Directions for this task:
Leave the pictures in the listing below aside and reproduce exactly the lines starting with the one with "middle tip: (271, 283)" and going on through the one with "pinky dip: (288, 328)", both ends included.

=== Material shown ===

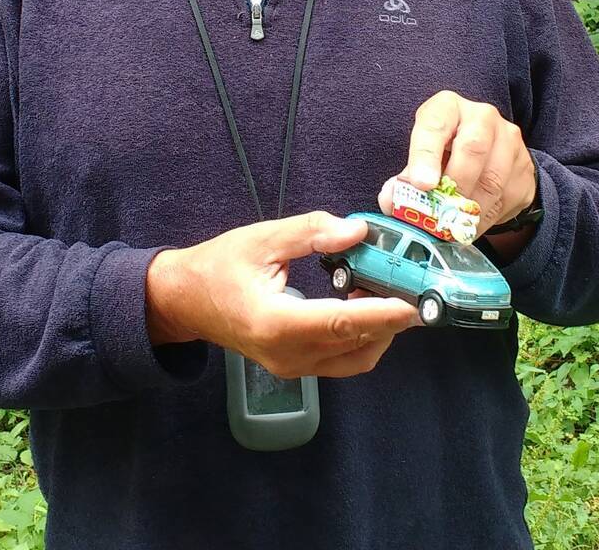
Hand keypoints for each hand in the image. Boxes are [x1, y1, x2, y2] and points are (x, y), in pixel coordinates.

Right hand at [145, 212, 417, 378]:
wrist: (184, 301)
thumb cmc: (218, 267)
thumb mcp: (262, 239)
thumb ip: (311, 232)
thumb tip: (358, 231)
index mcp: (276, 323)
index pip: (341, 323)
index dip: (382, 315)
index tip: (415, 304)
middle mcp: (288, 354)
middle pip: (357, 345)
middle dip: (392, 320)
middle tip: (411, 286)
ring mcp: (292, 367)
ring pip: (355, 360)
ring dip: (380, 331)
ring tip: (388, 291)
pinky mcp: (295, 368)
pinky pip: (342, 360)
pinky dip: (363, 337)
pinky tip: (364, 304)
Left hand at [383, 90, 536, 233]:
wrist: (491, 154)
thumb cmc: (446, 152)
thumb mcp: (423, 157)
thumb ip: (405, 179)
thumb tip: (390, 200)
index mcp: (448, 107)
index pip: (435, 124)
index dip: (426, 154)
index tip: (421, 184)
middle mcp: (482, 116)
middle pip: (473, 148)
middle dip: (453, 186)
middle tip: (438, 215)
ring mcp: (509, 140)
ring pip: (492, 179)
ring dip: (468, 210)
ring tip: (449, 227)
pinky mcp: (524, 167)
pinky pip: (505, 198)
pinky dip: (483, 219)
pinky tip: (467, 227)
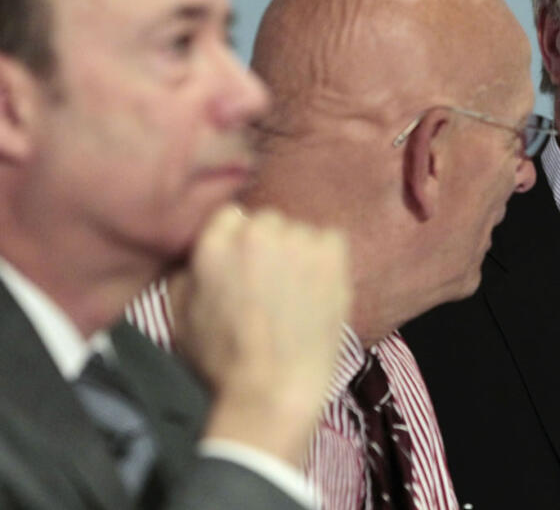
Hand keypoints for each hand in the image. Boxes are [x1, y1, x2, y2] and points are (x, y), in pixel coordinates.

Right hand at [175, 205, 350, 463]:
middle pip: (267, 221)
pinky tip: (318, 288)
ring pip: (300, 232)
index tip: (244, 267)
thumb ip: (187, 270)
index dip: (237, 243)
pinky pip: (331, 239)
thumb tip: (197, 249)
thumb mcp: (180, 314)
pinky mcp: (332, 255)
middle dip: (268, 246)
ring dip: (298, 253)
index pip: (230, 216)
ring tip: (296, 292)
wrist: (273, 390)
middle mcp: (256, 233)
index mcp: (214, 243)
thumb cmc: (222, 361)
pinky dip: (327, 258)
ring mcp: (297, 241)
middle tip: (271, 283)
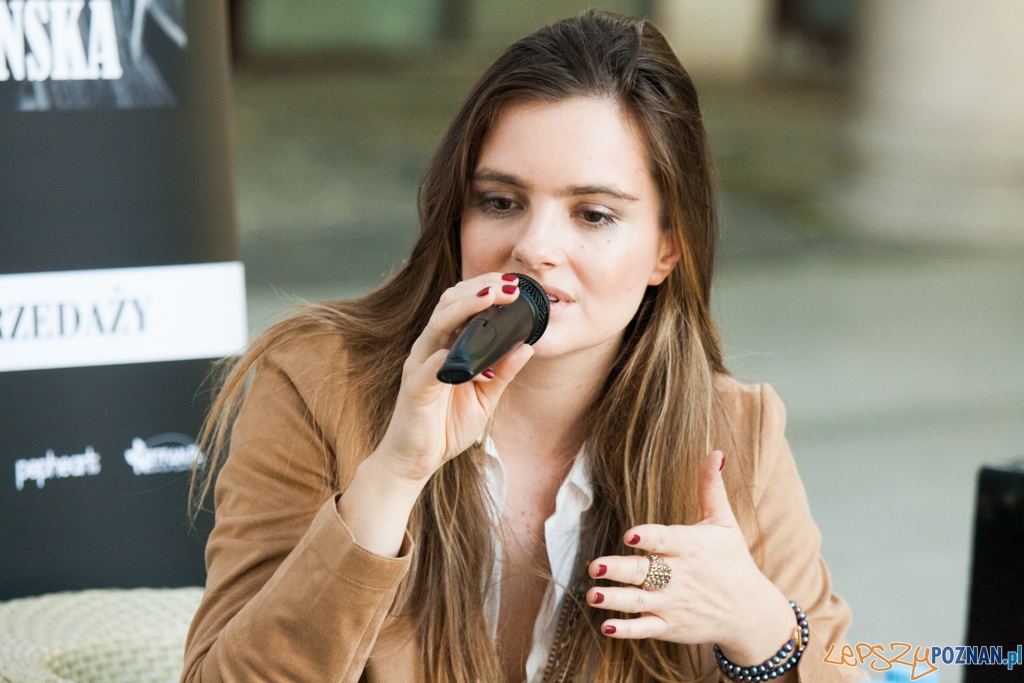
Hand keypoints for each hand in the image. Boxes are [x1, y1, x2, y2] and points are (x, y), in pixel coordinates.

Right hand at [371, 272, 534, 488]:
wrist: (414, 459)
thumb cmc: (445, 425)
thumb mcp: (484, 398)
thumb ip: (502, 372)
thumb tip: (527, 347)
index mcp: (446, 345)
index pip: (462, 304)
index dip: (486, 287)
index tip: (514, 282)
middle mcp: (430, 348)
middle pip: (450, 304)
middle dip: (480, 289)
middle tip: (510, 285)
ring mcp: (420, 366)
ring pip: (438, 325)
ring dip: (465, 308)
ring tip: (491, 297)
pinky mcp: (414, 390)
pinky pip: (427, 369)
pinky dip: (442, 358)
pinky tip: (457, 351)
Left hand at [585, 450, 795, 666]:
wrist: (751, 613)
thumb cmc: (733, 561)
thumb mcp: (725, 523)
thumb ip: (711, 488)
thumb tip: (716, 452)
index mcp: (690, 547)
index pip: (666, 540)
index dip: (648, 537)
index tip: (630, 534)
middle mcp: (680, 576)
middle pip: (645, 571)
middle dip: (619, 569)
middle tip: (595, 565)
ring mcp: (674, 603)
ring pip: (639, 600)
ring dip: (615, 598)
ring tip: (592, 595)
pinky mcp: (671, 626)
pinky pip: (645, 628)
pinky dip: (627, 629)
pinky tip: (606, 626)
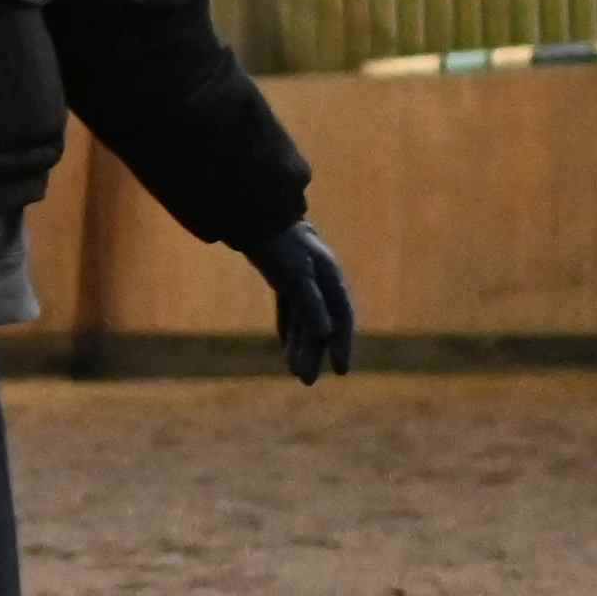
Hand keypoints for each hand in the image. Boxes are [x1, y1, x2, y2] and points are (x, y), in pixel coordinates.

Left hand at [240, 221, 354, 384]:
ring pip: (304, 319)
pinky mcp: (284, 275)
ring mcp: (302, 276)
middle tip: (305, 381)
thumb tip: (326, 333)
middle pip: (321, 324)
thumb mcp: (295, 276)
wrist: (253, 214)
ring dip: (299, 345)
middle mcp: (320, 279)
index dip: (343, 346)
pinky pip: (290, 309)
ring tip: (294, 372)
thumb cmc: (277, 245)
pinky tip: (285, 347)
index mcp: (330, 278)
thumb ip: (310, 303)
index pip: (341, 319)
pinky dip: (288, 328)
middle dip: (314, 353)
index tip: (341, 372)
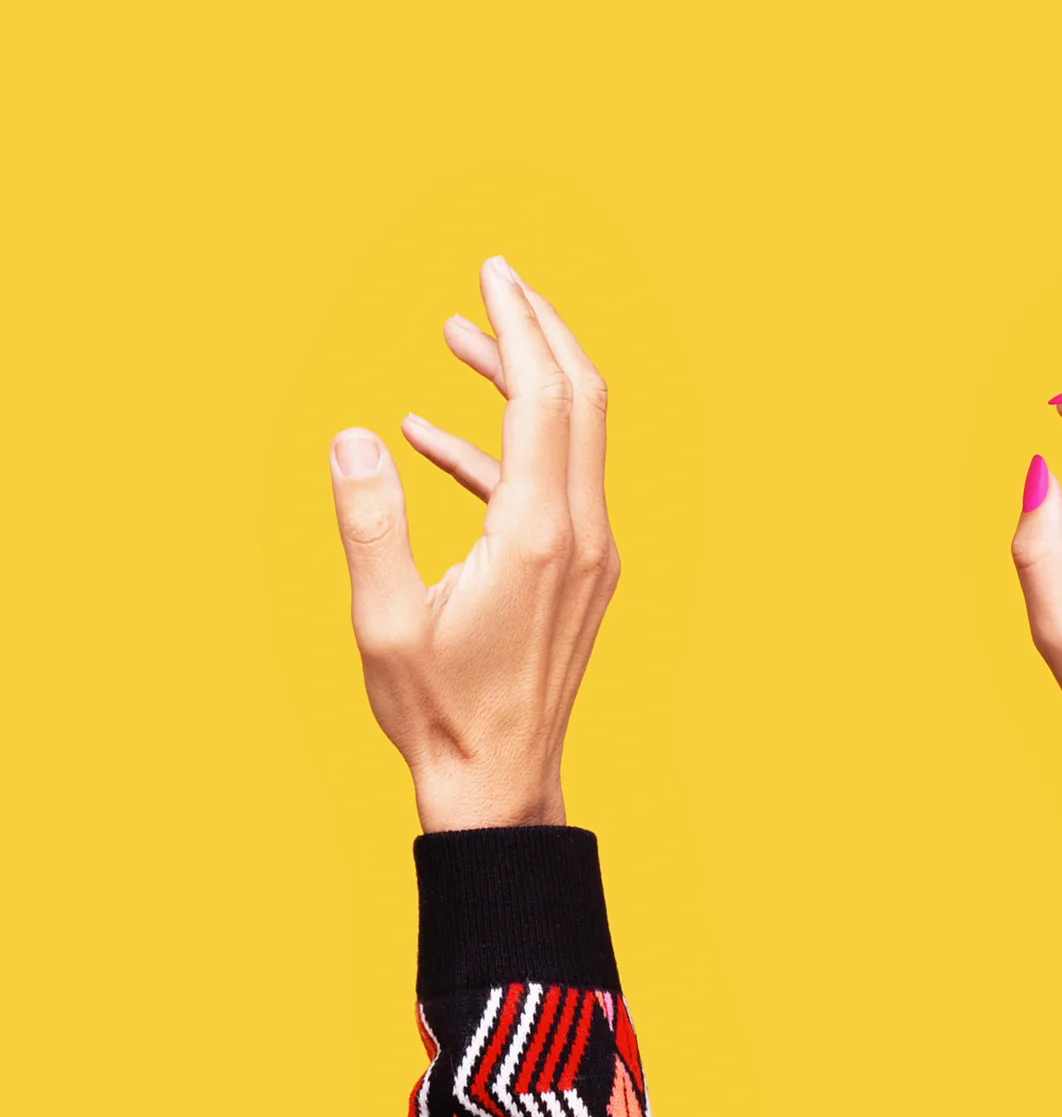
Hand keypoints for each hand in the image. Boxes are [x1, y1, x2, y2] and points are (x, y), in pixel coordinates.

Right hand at [325, 256, 618, 833]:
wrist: (499, 784)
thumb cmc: (439, 711)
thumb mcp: (386, 617)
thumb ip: (370, 520)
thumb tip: (354, 436)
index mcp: (538, 535)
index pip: (546, 398)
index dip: (522, 325)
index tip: (494, 269)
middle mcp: (580, 536)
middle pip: (579, 402)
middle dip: (538, 332)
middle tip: (493, 279)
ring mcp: (588, 556)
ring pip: (568, 441)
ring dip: (516, 384)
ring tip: (453, 337)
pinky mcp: (577, 575)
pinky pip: (546, 488)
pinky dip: (498, 450)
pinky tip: (428, 438)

===

Response box:
middle tip: (271, 283)
Hand keypoints for each hand in the image. Boxes are [x1, y1, x2, y2] and points are (x, y), in pixel coordinates.

Right hand at [371, 272, 534, 488]:
wrist: (414, 459)
thumb cmc: (445, 425)
thumb mcp: (484, 398)
thumb ip: (502, 372)
thumb tip: (527, 347)
index mcp: (446, 345)
index pip: (462, 304)
index dip: (486, 287)
index tip: (514, 282)
middle mcp: (430, 348)
middle pip: (450, 304)
middle dip: (480, 289)
middle tip: (510, 285)
ring mcp: (420, 366)
ring pip: (438, 325)
ring dip: (465, 308)
ring tip: (491, 297)
pinky mcp: (414, 390)
pinky pip: (427, 369)
pinky dip: (442, 358)
pinky tip: (457, 351)
Left hand at [585, 450, 795, 666]:
wrist: (751, 613)
thumb cmc: (733, 561)
thumb mcp: (725, 523)
thumb ip: (711, 488)
thumb tip: (716, 452)
index mcp: (690, 547)
index pip: (666, 540)
index dip: (648, 537)
index tip: (630, 534)
middle mcp: (680, 576)
middle pip: (645, 571)
middle dip: (619, 569)
middle tip: (595, 565)
ring mcp: (674, 603)
ring pip: (639, 600)
ring dip: (615, 598)
ring tip: (592, 595)
pinky mcp: (671, 626)
pinky pip: (645, 628)
pinky dip: (627, 629)
pinky tip: (606, 626)
Hand keypoints for each hand in the image. Boxes are [x1, y1, x2, y2] and points are (x, y), in pixel coordinates.

Left hand at [240, 221, 354, 384]:
ring pip: (304, 319)
pinky mcp: (284, 275)
ring mcp: (302, 276)
middle tip: (305, 381)
thumb tip: (326, 333)
middle pip: (321, 324)
thumb mcp: (295, 276)
wrist: (253, 214)
ring dip: (299, 345)
middle mcp: (320, 279)
index dip: (343, 346)
pinky pip: (290, 309)
ring tip: (294, 372)
thumb cmc: (277, 245)
pinky tip: (285, 347)
index mcp: (330, 278)
thumb ip: (310, 303)
index pip: (341, 319)
pinky dip: (288, 328)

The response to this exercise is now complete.